Results The following results include those for the pre-move survey, the one-to-one interviews and the post-move survey. Organisations moved distances of between 1.1km and 8.4km, with a mean distance of 3.9km (SD=2.47). Three organisations operated from dual sites prior to their move back to the central city, but post-move all organisations were located on single sites.
Pre-move survey In the pre-move surveys participants were asked “How do you usually travel to and from your current work?”. The results of this survey showed 70% of people travelled to work by car (alone), 5% of respondents carpooled, 16% cycled, 5% walked, 2% bussed, 2% motorcycled and 1% used other forms of transport (e.g. skateboard, taxi etc.) (N=824). Respondents were also asked “Have you used any other transport to get to or from work in the last month?”. Results show 62% of people said they had only used one type of transport. When the way people usually travel to and from work was matched with secondary mode, results showed that for those who used a car (alone) as their usual travel mode, 6 % cycled, 5% bussed, 4% carpooled, 3% walked, 1% and less than 1% used another mode (N=578).
Respondents were asked to think about their transport and choose the three options most important to them. In decreasing order of frequency, options chosen were: avoiding difficulty finding a parking space (67%), minimising time stuck in traffic (60%), saving money (55%), support my mental wellbeing (27%), supporting my health (25%), fitness or weight loss (19%), minimising my environmental impact (16%), freeing up parking space for those who need it (6%), spending time outdoors (6%), being a good role model for family and colleagues (5%) and opportunities to socialise (3%) N=840. In question 7 of the pre-move survey, respondents were also asked “How likely are you to travel to your new place of work by the following modes: bus, bicycle, carpool, walk” (1= No way, 5 = Very likely).
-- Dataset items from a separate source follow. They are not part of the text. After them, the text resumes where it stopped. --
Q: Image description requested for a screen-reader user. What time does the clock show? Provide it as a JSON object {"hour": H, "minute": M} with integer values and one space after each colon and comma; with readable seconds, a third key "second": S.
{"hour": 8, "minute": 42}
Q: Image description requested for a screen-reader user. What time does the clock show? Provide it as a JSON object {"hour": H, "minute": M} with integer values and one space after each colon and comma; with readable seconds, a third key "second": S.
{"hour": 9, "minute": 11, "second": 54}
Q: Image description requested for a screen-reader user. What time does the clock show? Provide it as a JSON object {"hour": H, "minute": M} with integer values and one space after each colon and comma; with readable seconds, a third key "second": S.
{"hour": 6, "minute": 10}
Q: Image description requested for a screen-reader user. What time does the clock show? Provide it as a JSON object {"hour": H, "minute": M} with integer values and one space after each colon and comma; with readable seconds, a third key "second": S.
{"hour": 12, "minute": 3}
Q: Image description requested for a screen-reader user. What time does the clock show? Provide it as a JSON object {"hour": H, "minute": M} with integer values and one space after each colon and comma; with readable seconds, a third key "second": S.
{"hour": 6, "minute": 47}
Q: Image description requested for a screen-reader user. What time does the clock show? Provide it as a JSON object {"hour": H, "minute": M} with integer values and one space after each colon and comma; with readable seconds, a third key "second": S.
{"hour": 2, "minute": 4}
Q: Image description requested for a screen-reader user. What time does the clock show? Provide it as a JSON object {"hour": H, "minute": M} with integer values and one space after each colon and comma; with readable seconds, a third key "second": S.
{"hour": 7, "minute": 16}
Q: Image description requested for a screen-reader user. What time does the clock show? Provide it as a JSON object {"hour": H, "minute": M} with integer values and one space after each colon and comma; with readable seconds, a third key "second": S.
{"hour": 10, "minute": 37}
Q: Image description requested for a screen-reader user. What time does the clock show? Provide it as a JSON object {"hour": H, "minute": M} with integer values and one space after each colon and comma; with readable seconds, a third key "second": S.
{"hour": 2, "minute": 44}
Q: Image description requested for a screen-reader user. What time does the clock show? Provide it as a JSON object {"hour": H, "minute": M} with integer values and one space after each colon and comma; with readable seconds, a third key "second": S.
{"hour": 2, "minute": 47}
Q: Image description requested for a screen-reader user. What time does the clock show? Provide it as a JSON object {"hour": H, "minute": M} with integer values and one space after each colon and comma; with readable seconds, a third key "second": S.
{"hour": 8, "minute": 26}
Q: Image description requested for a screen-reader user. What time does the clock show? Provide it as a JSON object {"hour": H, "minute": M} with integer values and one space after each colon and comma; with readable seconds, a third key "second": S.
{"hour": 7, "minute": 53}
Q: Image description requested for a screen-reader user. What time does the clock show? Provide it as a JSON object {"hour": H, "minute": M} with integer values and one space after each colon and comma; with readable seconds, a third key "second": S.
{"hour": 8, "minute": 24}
When given these four options (which notably excluded the car), results showed respondents said they were least likely to walk, and most likely to use the bus or bicycle. See Table 1.
Table 1: Means, standard deviations, on a scale of 1 to 5 for intended travel to work by bus, bicycle, carpool and walking
N differs as all respondents did not answer the question for each mode. Minima=1,
One-to-one interviews A total of 1265 people were spoken to as a result of the one-to-one interviews. Thirty-one of these responses were deleted as they were incomplete. Of the 1234 remaining responses 83.5% of interviewees worked 5 days per week, with 8.9% working between 1 and 4.5 days per week (this data was not collected for 7.6% of interviewees and for 2.8% responses were not valid). In addition, 3.7% of interviewees said they had a company car, 86.7% did not and for 6.8% this
information was not collected. The mean number of trips made by interviewees per week for each mode before they moved (N=1234) was greatest for the car (M=7.17, SD = 4.12), with the second most common mode being bicycle (M=1.37, SD=3.19) see Table 2. After their organisation moved back to the central city, interviewees indicated the mean number of trips to work by car per week would reduce to 2.71 (SD = 3.67), whereas (with the exception of motorbike trips) trips per week would increase for all other modes, with the largest increase being for bussing (from M=0.35, SD=1.66 to M=2.96, SD=3.87).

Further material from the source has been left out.